Adam Legge of PricewaterhouseCoopers LLP, member of CIP and president of the CIP Student Scholarship Trust Fund, said the proposals submitted by Guerra and Kwashie “were very well written, with thorough insight and consideration of the issues. The jury was most impressed by the quality of their submissions.”
The MES students each received $2,000 plus travel expenses to receive their award at the annual CIP conference and banquet in Halifax this week.
Said FES Professor Liette Gilbert, who is supervising both students’ research: “These are highly competitive scholarships and it is wonderful that both Andrés and Francis got them.”
Synopses of the winning proposals:
Andrés Vélez Guerra (right), born in Colombia, has focused his research on how local government land policies and urban planning initiatives responded to illegal lot subdivision and “land invasion” on the outskirts of the Colombian city of Cali.
The Aguablanca district of Cali, home to thousands of landless families who live in extreme poverty, was the scene of the largest spontaneous, unauthorized land settlement in Colombia’s history.

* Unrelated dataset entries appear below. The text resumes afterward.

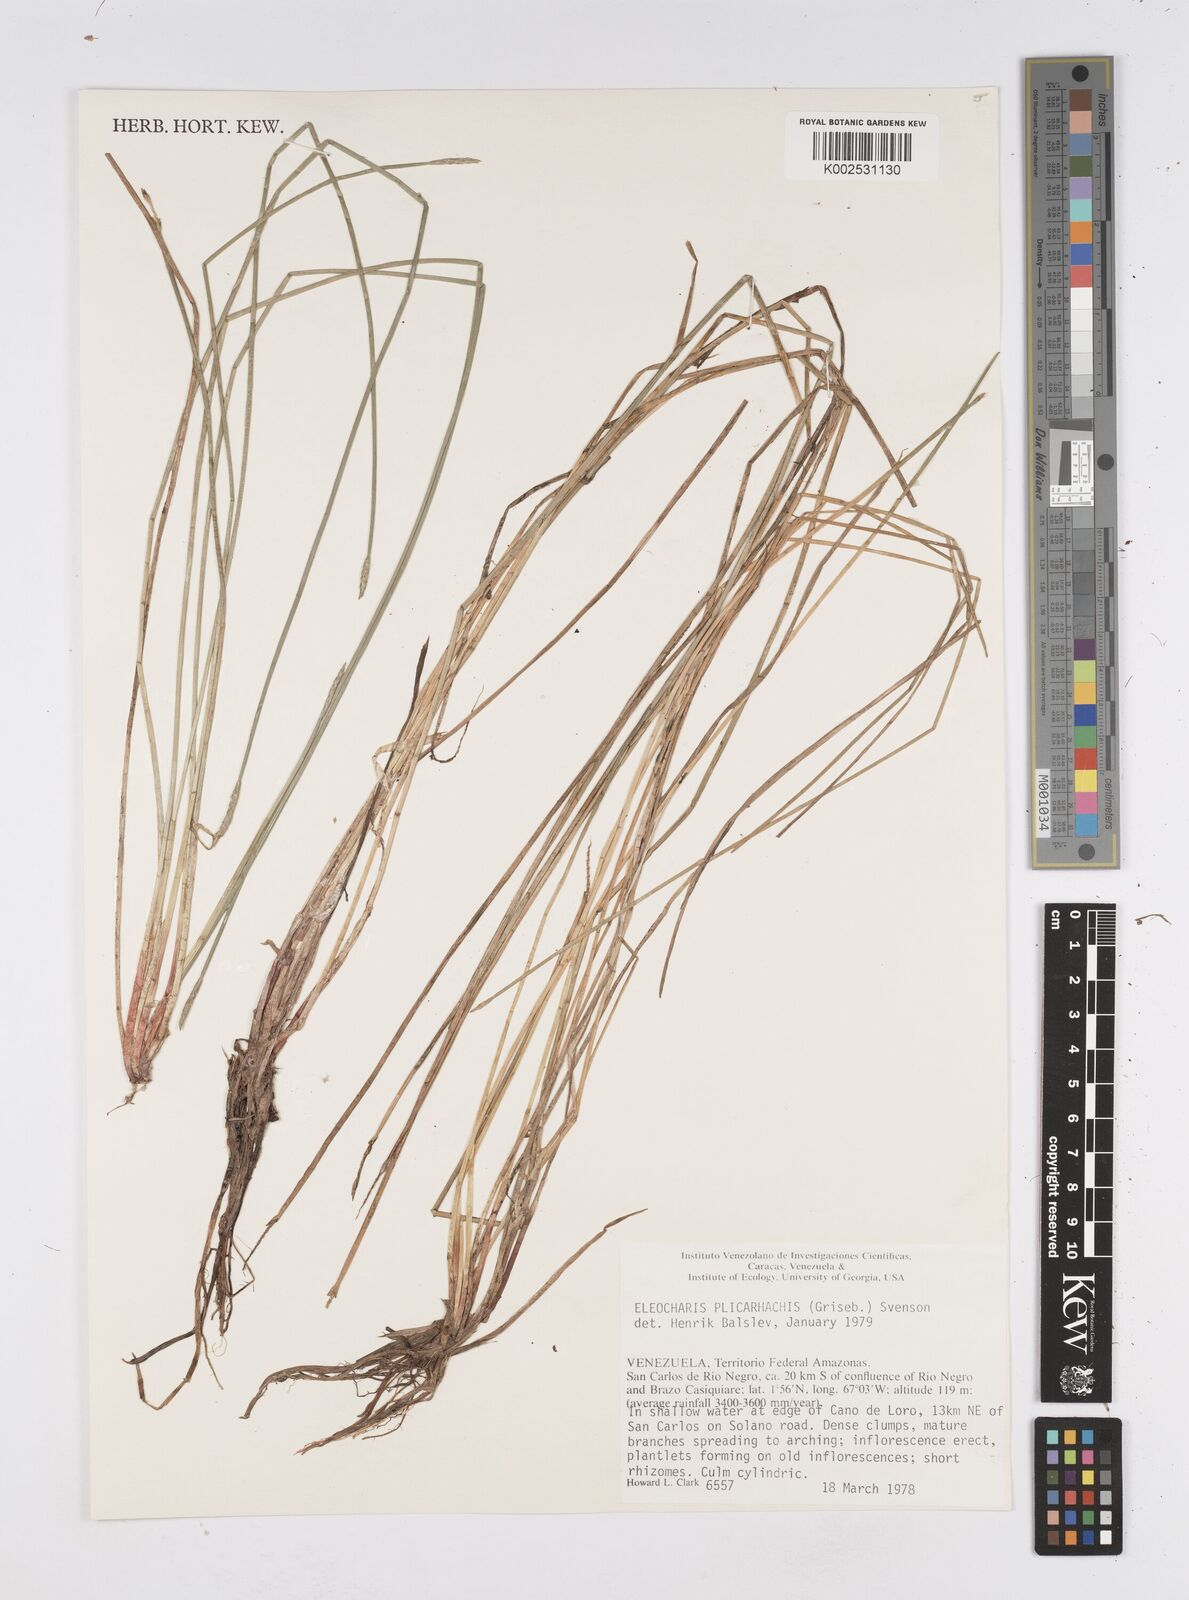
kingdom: Plantae
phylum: Tracheophyta
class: Liliopsida
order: Poales
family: Cyperaceae
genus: Eleocharis
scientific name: Eleocharis plicarhachis
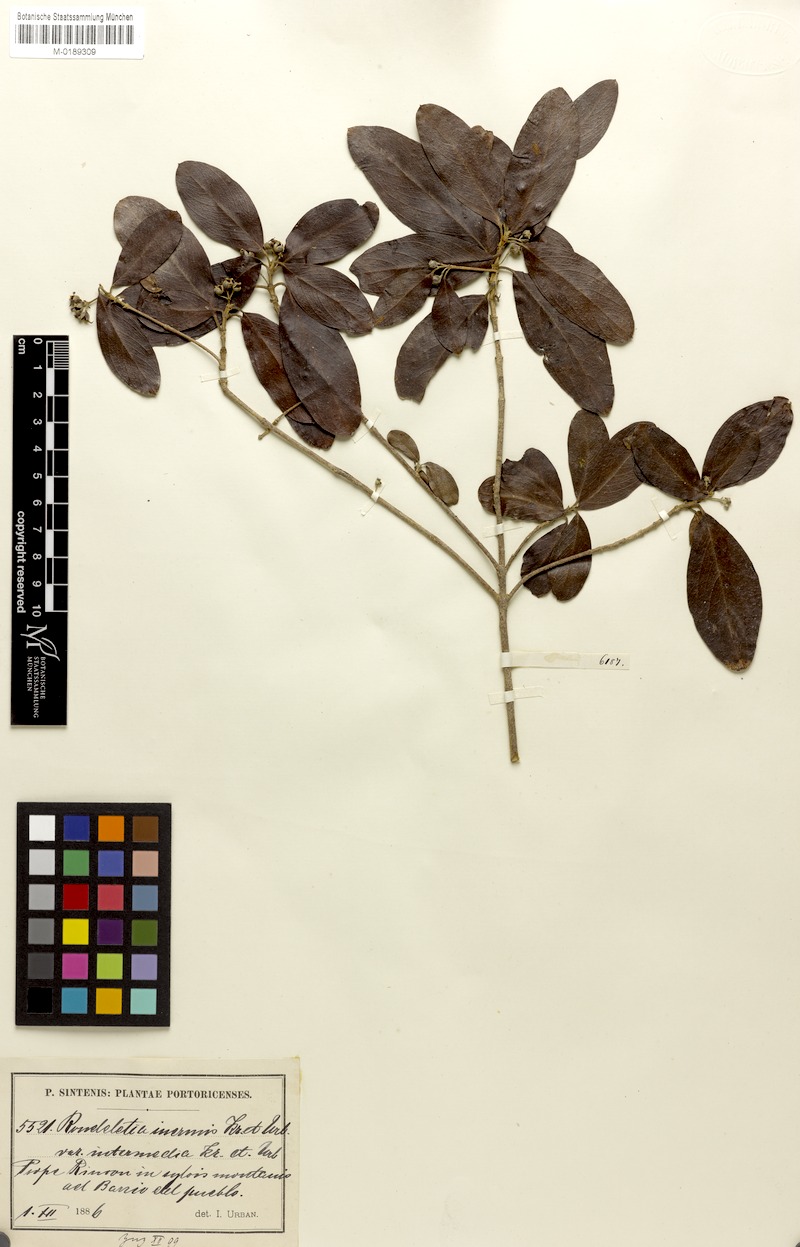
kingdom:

In Latin America, insecurity of land tenure in slum areas surrounding big cities is one of the most serious problems that policy makers face. There are few legal tools to grant land tenure to slum dwellers who have subdivided land and to encourage “normalization” of their settlement. These areas grossly lack public services.
Guerra’s paper documents the political, social and technical strategies surrounding the programs and policies involved in the land tenure struggles in the district. Since the late 1980s a consortium of public and private institutions and organizations has attempted to address these issues. He hopes his research will provide some insight for the planning of urban rehabilitation programs in similar marginal settlements in Latin America.
Francis Kwashie (left), originally from Ghana, also addresses issues of marginality – specifically, issues of planning under multiculturalism in Toronto’s Jane-Finch community. With its prominent black population, the Jane-Finch area has become a test-bed of multiculturalism.
“Planning for multicultural urban areas has become a challenge for the planning profession,” Francis wrote in his research proposal, “because multicultural diversity and urban space mutually structure each other in spite of the multidimensionality and shifting nature of this relationship.
“This new urbanity has implications for a planning practice that has been traditionally based on universalistic frameworks regarded as neutral, unbiased to people of different ethnic and cultural backgrounds. It also has wider implications for public policy, immigration and national integration.”
Kwashie’s research addresses such questions as:
- Who sets the agenda for planning in the Jane-Finch neighbourhood?
- How are the multiple stakeholders involved in the process?
- Does ethnicity, culture, race, or income determine the way planning is carried out in the neighborhood?
- Who gets what, where and how in regard to resource provision and allocation?
- How do planners perceive the Canadian Multiculturalism Act and how does it influence their work?
Kwashie wants to inform how planning can be done equitably, both in a procedural sense and to address the needs of multicultural urban neighborhoods.
Guerra and Kwashie worked in the planning field in their home countries before applying to study in the MES program at York. They are student members of the Ontario Professional Planners Institute and the Canadian Institute of Planners.